Prior to pregnancy, the prevalence of sexual dysfunction was higher in multiparous women, which could be due to the growing pressure of and responsibility for an expanding family.28 However, in the first trimester, nulliparous women had a higher chance of sexual dysfunction in our study. Women who had previously given birth might have more experience so they could be more open to sexual intercourse during pregnancy, while nulliparous participants might feel more pressured.
Our study found that passive women whose husband was the sex initiator were more susceptible to sexual dysfunction during pregnancy. According to Sacomori et al.,22 sexual arousal was correlated with the level of sexual desire; therefore, women who were the initiators would have better sexual function.
Studies by Haines, Pauls and Naldoni found no association between FSFI and educational attainment.11,20,29 In contrast, we witnessed a higher FSFI score in the advanced academic education group (college/university or above).
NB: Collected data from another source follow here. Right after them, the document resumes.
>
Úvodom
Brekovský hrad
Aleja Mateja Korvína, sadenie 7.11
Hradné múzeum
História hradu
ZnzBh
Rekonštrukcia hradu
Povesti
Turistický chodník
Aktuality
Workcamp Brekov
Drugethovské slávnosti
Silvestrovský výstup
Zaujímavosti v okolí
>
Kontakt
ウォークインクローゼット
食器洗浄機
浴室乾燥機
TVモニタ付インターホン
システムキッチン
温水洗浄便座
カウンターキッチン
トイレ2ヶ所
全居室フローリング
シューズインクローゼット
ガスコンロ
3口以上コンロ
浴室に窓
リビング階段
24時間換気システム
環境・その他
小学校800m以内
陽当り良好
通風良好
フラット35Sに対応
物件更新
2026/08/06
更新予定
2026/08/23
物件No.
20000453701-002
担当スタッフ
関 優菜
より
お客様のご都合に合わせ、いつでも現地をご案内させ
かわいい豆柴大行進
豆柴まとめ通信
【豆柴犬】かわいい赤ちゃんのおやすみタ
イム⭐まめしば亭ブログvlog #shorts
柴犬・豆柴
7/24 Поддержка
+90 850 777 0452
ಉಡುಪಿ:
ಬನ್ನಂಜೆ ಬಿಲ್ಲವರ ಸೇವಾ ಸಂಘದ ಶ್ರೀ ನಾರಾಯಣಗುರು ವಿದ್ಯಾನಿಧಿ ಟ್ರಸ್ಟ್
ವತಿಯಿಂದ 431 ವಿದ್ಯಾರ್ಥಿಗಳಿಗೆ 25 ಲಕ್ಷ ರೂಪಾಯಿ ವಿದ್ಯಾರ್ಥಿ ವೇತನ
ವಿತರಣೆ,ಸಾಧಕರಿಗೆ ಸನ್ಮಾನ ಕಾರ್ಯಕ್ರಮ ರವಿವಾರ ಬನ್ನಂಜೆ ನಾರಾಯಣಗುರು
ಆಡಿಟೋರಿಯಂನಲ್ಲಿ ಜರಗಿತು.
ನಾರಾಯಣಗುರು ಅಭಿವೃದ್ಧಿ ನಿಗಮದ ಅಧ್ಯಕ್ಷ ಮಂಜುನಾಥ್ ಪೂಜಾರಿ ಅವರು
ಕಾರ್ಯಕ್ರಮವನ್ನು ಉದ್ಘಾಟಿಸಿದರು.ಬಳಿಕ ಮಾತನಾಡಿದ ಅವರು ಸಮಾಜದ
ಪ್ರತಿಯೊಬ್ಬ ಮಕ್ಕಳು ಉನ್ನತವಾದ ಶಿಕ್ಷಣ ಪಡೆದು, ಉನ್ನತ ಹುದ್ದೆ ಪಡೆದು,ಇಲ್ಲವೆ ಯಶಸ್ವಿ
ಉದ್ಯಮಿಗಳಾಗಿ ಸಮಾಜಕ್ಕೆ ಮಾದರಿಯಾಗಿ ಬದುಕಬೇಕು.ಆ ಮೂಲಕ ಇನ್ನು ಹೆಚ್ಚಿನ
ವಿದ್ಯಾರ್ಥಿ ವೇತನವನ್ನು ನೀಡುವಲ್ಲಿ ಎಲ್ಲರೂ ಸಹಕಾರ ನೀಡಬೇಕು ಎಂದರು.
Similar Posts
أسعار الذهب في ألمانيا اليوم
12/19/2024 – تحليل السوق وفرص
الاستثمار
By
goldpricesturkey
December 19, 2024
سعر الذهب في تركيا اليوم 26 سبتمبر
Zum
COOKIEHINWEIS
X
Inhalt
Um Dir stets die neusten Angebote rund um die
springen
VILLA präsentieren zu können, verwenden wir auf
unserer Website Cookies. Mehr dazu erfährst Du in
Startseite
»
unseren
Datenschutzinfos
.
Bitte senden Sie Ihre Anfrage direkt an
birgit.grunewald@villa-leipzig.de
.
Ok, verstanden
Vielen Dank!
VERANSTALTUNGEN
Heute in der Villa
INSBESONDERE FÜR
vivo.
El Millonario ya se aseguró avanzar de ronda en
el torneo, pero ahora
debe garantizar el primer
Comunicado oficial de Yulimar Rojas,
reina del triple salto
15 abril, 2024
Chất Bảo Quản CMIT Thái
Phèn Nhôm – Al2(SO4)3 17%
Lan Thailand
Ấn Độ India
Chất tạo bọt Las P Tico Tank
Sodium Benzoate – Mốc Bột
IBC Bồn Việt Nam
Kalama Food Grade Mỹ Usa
This corresponded to the study by Güleroğlu28 showing that lower education limited the ability to self-explore and restricted accessibility to sexual health care information, leading to a lower FSFI score. In contrast, Eryılmaz et al.1 reported that women with higher education had more knowledge about the risks of having sex during pregnancy.1
Women who previously had a spontaneous abortion also feared that sexual activity would affect fetal development. In our study, the prominent reason for sexual abstinence was the belief that “sex is dangerous to the fetus”, which could also be the explanation for the high prevalence of sexual dysfunction in this group of women. Although studies have demonstrated that sexual activity during pregnancy does not lead to adverse outcomes, such as abortion, preterm rupture of the membranes, and reproductive tract infection, this false belief remains entrenched.30,31
A higher prevalence of sexual dysfunction was also observed in the group of women who had sex prior to the age of 25 and the group of women whose couple age gap was greater than 5 years. These associations, although not prominent, might be the result of female immaturity and differences in life perspectives.
In our study, the mean preconception BMI was 19.85 ± 2.37, lower than that of Chang et al.7 Esposito concluded that the FSFI score was lower for obese women; however, Yaylali et al.32 reported no major association of obesity with sexual dysfunction; instead, they stated that obesity affected only a few domains of sexual function.32,33 We found no significant difference in FSFI score between the BMI<25 and BMI≥25 groups (p > 0.05) .
To the best of our knowledge, this is the first study on sexual dysfunction during the first trimester of pregnancy among *** women. Further study should be conducted to investigate sexual function alteration throughout the pregnancy and the postpartum periods to obtain an overview of sexual dysfunction.
Limitations
Limitations of this study include its nature: this was a woman-centric study based on interviews performed by medical staff. Only if the situations of the participants’ partners were taken into consideration would the study provide an objective perspective. In addition, there were socioeconomic and psychological barriers that limited the honest expression of the participants’ feelings about sexual activity. Nevertheless, this study showed that sexual health care was an essential issue during pregnancy.